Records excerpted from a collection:
■ ■ ■ ■

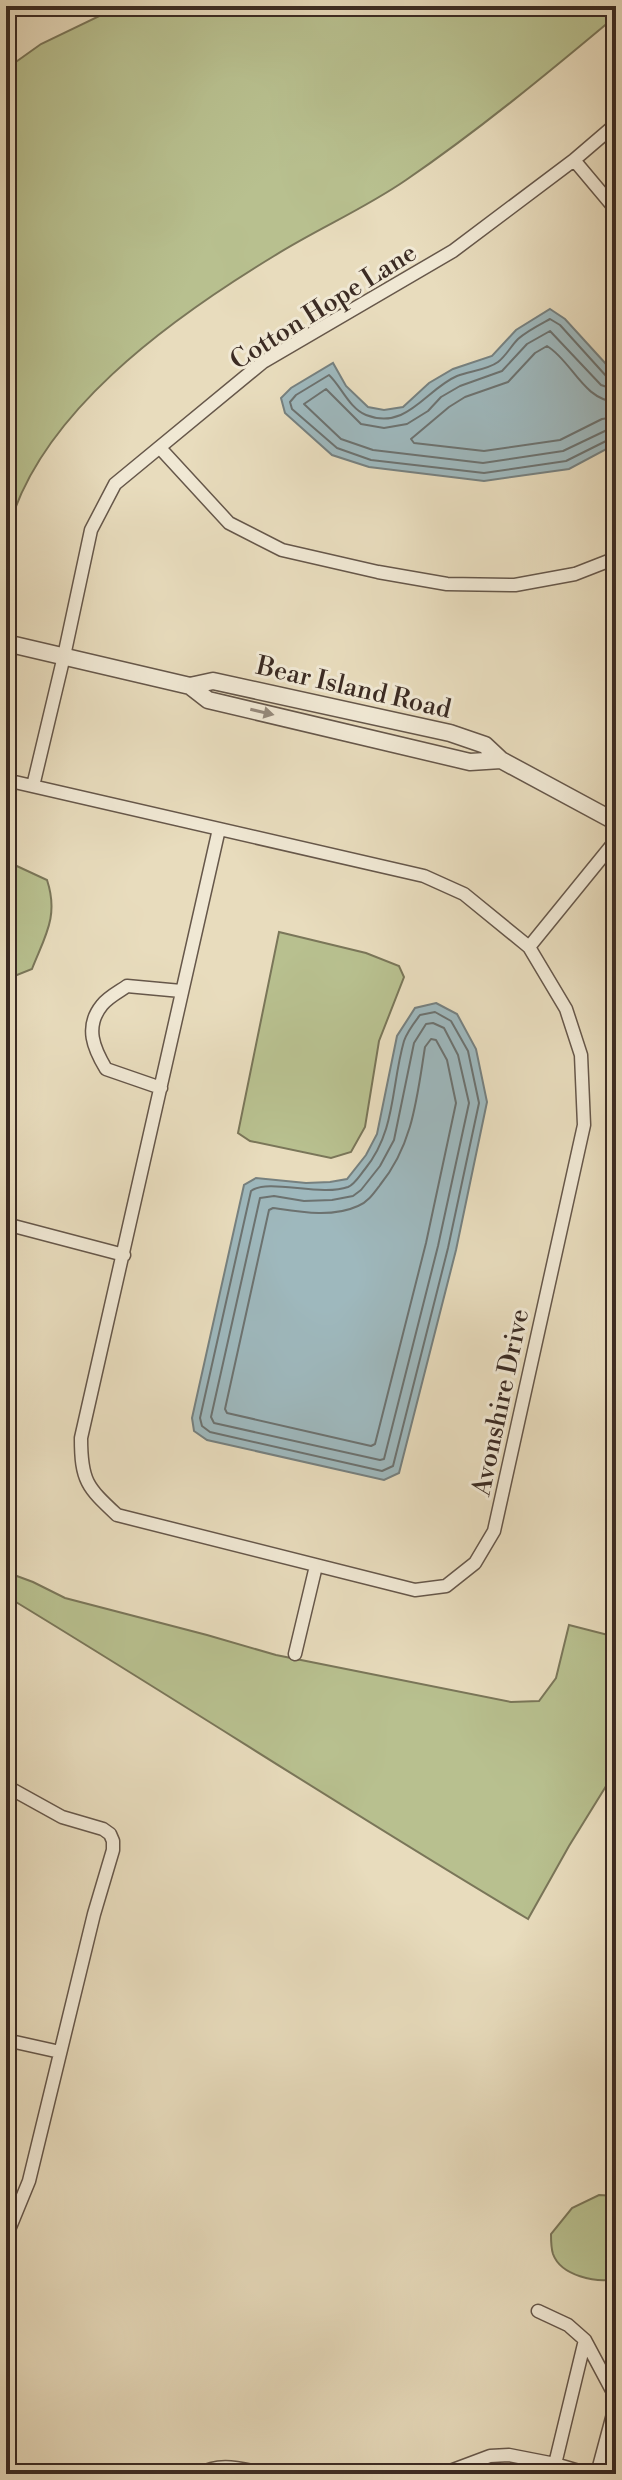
<svg xmlns="http://www.w3.org/2000/svg" width="622" height="2480" viewBox="0 0 622 2480" font-family="'Libre Bodoni',serif">
<style>
.green{fill:#b8c08f;stroke:#7a7659;stroke-width:2}
.water{fill:#9eb8bd;stroke:#76807f;stroke-width:2}
.lines{fill:none;stroke-linecap:round;stroke-linejoin:round}
.shore{stroke:#6c7270;stroke-width:2}
.minor-casing{stroke:#66574a;stroke-width:15}
.tertiary-casing{stroke:#66574a;stroke-width:19}
.minor{stroke:#f0e8d4;stroke-width:12}
.tertiary{stroke:#f0e8d4;stroke-width:16}
.oneway{fill:#968a7c}
.labels{text-anchor:middle;stroke-width:6;stroke-linejoin:round;paint-order:stroke}
.street-label{font-size:26px;fill:#3b2b23;stroke:#f0e8d4}
</style>
<rect width="100%" height="100%" fill="#e8dcbd"/>
<filter id="stains"><feTurbulence type="fractalNoise" baseFrequency=".0025" numOctaves="4"/><feColorMatrix values="0 0 0 0 .2 0 0 0 0 .09 0 0 0 0 .02 0 0 0 .5 -.17"/></filter>
<radialGradient id="worn" r=".72"><stop offset=".6" stop-color="#630" stop-opacity="0"/><stop offset="1" stop-color="#630" stop-opacity=".3"/></radialGradient>
<!-- green -->
<path class="green" d="M 120,6 L 616,6 L 616,16 C 548,73 479,130 406,180 C 364,209 317,229 274,256 C 172,318 33,416 6,539 L 6,69 L 41,44 Z
M 6,861 L 47,880 C 59,916 45,936 32,969 L 17,975 L 6,975 Z
M 279,932 L 366,953 L 399,966 L 404,977 L 379,1041 L 365,1127 L 351,1152 L 331,1158 L 250,1141 L 238,1133 Z
M 6,1572 L 33,1582 L 65,1598 L 207,1635 L 276,1655 L 511,1702 L 539,1701 L 556,1678 L 569,1625 L 616,1637 L 616,1770 L 569,1846 L 528,1919 C 352,1814 181,1702 6,1596 Z
M 599,2195 L 616,2196 L 616,2279 C 596,2283 561,2276 553,2254 C 551,2248 551,2240 551,2234 L 572,2208 Z"/>
<!-- water -->
<path class="water" d="M 550,309 L 565,319 L 616,375 L 616,444 L 569,469 L 484,481 L 369,467 L 332,455 L 285,413 L 281,398 L 291,388 L 333,363 L 346,386 L 368,407 L 384,410 L 403,407 L 429,383 L 453,369 L 492,356 L 516,330 Z
M 436,1003 L 457,1014 L 476,1049 L 487,1102 L 456,1250 L 399,1473 L 384,1480 L 207,1440 L 194,1431 L 192,1418 L 244,1185 L 256,1178 L 306,1183 L 330,1182 L 347,1179 L 366,1155 L 377,1134 L 397,1036 L 415,1008 Z"/>
<g class="lines">
<!-- shore -->
<path class="shore" d="M 616,380 L 607,377 L 560,325 L 550,319 C 539,325 527,331 518,339 C 511,346 506,356 498,362 C 487,370 470,371 457,376 C 426,389 407,431 366,415 C 349,408 341,386 329,375 L 296,395 L 290,402 L 292,409 L 337,448 L 371,460 L 484,473 L 566,461 L 610,439 L 616,439
M 616,390 L 601,385 L 550,331 L 527,344 L 502,371 L 460,386 L 441,397 L 428,411 L 407,424 L 384,428 L 361,424 L 326,389 L 304,404 L 341,439 L 373,450 L 483,463 L 563,451 L 607,430 L 616,429
M 616,402 C 583,400 572,361 547,346 L 535,353 L 508,382 L 465,397 L 449,407 L 411,439 L 414,443 L 484,451 L 560,440 L 602,419 L 616,417
M 435,1012 L 451,1021 L 468,1051 L 479,1103 L 448,1248 L 393,1466 L 382,1471 L 210,1432 L 202,1426 L 200,1418 L 251,1191 C 268,1178 320,1197 348,1187 C 355,1184 360,1175 365,1169 C 396,1131 391,1086 404,1041 C 407,1032 414,1023 420,1015 Z
M 433,1023 L 444,1028 L 458,1055 L 469,1103 L 438,1246 L 384,1459 L 380,1460 L 214,1423 L 211,1417 L 260,1198 L 274,1196 L 304,1201 L 332,1200 L 353,1196 L 361,1190 L 380,1166 L 394,1140 L 414,1043 L 426,1024 Z
M 431,1039 L 436,1040 L 447,1060 L 456,1103 L 426,1243 L 375,1444 L 371,1446 L 227,1413 L 225,1409 L 269,1210 L 273,1208 C 300,1212 332,1218 358,1206 C 368,1202 374,1193 380,1185 C 413,1145 417,1097 425,1047 Z"/>
<defs>
<path id="minor" d="M 574,160 L 616,210
M 160,448 L 229,523 L 282,550 L 378,572 L 447,584 L 515,585 L 575,574 L 616,558
M 6,780 L 424,876 L 464,894 L 529,947 L 566,1009 L 581,1055 L 584,1125 L 494,1531 L 475,1563 L 446,1586 L 415,1590 L 117,1515 C 87,1487 81,1481 81,1438 L 219,829
M 33,786 L 64,656 L 91,530 L 115,484 L 263,362 L 453,251 L 574,160 L 616,124
M 529,947 L 616,840
M 161,1088 L 106,1069 C 94,1049 84,1027 102,1005 C 108,997 120,991 127,986 L 181,991
M 6,1224 L 124,1255
M 295,1654 L 316,1566
M 6,1786 L 62,1817 L 103,1829 L 110,1834 L 113,1841 L 113,1850 L 94,1914 L 29,2181 L 6,2237
M 6,2040 L 60,2052
M 538,2311 L 568,2325 L 585,2340 L 616,2398
M 585,2340 L 555,2464 L 589,2474
M 199,2474 C 222,2461 243,2470 268,2474
M 442,2474 L 490,2456 L 509,2455 L 555,2464
M 597,2474 L 616,2403"/>
<path id="tertiary" d="M 6,643 L 190,686 L 213,681 L 450,733 L 485,745 L 501,760 L 616,822
M 190,686 L 208,700 L 470,762 L 501,760"/>
</defs>
<!-- minor casing -->
<use href="#minor" class="minor-casing"/>
<!-- tertiary casing -->
<use href="#tertiary" class="tertiary-casing"/>
<!-- minor -->
<use href="#minor" class="minor"/>
<!-- tertiary -->
<use href="#tertiary" class="tertiary"/>
</g>
<!-- one-way arrows -->
<defs><path id="oneway-solid" d="M-6-.8H1V-3.2L6.5 0L1 3.2V.8H-6Z" transform="scale(2)"/></defs>
<use class="oneway" href="#oneway-solid" transform="translate(262 712) rotate(13)"/>
<g class="labels">
<!-- street labels -->
<g class="street-label">
<text transform="translate(323 306) rotate(-32)" y="9">Cotton Hope Lane</text>
<text transform="translate(354 687) rotate(13)" y="9">Bear Island Road</text>
<text transform="translate(500 1402) rotate(-78)" y="9">Avonshire Drive</text>
</g>
</g>
<!-- margin -->
<rect width="622" height="2480" fill="none" stroke="#e8dcbd" stroke-width="32"/>
<rect x="8" y="8" width="606" height="2464" fill="none" stroke="#3b2b23" stroke-width="4"/>
<rect x="16" y="16" width="590" height="2448" fill="none" stroke="#3b2b23" stroke-width="2"/>
<rect width="100%" height="100%" filter="url(#stains)"/>
<rect width="100%" height="100%" fill="url(#worn)"/>
</svg>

■ ■ ■ ■

▸ **About this exercise**
If a line in the records above contains the word "solid", copy it.

▸ **Exercise output**
<defs><path id="oneway-solid" d="M-6-.8H1V-3.2L6.5 0L1 3.2V.8H-6Z" transform="scale(2)"/></defs>
<use class="oneway" href="#oneway-solid" transform="translate(262 712) rotate(13)"/>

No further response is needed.